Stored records
————————

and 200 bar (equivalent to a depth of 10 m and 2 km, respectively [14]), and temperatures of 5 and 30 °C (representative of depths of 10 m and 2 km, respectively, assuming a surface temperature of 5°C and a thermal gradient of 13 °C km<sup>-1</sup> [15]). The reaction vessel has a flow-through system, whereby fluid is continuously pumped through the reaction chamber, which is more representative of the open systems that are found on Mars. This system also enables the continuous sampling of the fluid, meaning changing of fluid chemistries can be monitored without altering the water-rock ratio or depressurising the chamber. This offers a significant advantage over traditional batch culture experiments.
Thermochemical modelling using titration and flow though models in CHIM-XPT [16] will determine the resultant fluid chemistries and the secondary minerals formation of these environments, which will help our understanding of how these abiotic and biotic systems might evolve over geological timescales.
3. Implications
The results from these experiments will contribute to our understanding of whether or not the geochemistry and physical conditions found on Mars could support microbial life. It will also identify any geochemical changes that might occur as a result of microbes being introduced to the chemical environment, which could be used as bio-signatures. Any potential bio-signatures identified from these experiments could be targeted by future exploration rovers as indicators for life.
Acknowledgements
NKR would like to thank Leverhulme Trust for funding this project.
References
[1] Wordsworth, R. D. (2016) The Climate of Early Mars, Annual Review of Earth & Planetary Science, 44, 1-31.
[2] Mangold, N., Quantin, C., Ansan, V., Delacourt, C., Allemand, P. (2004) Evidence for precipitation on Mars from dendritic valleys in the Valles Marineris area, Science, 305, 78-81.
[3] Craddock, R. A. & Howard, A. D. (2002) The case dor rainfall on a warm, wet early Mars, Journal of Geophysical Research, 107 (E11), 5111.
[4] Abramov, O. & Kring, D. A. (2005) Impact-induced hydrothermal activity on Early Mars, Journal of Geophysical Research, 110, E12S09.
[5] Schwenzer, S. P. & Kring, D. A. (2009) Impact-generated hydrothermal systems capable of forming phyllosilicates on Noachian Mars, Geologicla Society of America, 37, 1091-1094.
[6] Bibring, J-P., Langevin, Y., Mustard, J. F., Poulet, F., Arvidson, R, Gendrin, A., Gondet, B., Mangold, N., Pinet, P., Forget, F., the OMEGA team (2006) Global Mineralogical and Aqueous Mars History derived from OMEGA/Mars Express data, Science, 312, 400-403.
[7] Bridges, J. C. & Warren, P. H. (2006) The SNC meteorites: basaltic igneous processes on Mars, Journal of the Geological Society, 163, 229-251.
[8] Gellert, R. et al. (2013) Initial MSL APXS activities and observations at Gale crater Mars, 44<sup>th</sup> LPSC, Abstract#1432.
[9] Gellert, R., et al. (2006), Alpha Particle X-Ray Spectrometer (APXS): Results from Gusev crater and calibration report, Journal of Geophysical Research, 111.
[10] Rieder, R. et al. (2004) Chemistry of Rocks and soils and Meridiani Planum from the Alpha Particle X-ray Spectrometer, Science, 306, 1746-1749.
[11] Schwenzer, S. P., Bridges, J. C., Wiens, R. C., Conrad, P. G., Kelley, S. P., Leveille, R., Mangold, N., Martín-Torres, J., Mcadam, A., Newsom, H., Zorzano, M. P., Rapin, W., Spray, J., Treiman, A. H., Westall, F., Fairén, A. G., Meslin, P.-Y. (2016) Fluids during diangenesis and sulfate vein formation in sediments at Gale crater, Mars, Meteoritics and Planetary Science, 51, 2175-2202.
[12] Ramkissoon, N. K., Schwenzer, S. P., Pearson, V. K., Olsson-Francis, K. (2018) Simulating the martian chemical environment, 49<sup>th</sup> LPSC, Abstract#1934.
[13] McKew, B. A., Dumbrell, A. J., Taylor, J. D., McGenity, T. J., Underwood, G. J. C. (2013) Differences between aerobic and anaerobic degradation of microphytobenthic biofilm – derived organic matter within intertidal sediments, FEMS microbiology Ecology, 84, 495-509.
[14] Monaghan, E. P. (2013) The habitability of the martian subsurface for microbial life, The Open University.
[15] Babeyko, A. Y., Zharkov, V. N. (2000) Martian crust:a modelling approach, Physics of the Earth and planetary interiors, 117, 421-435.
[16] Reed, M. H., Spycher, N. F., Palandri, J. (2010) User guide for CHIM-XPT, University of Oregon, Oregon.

————————

• _WHAT YOU NEED TO DO_
Set down, unchanged, only those lines above that fall between the line with "NKR would like" and the line with "[3] Craddock, R.", the two end lines included.

• _OUTPUT FOR THIS TASK_
NKR would like to thank Leverhulme Trust for funding this project.
References
[1] Wordsworth, R. D. (2016) The Climate of Early Mars, Annual Review of Earth & Planetary Science, 44, 1-31.
[2] Mangold, N., Quantin, C., Ansan, V., Delacourt, C., Allemand, P. (2004) Evidence for precipitation on Mars from dendritic valleys in the Valles Marineris area, Science, 305, 78-81.
[3] Craddock, R. A. & Howard, A. D. (2002) The case dor rainfall on a warm, wet early Mars, Journal of Geophysical Research, 107 (E11), 5111.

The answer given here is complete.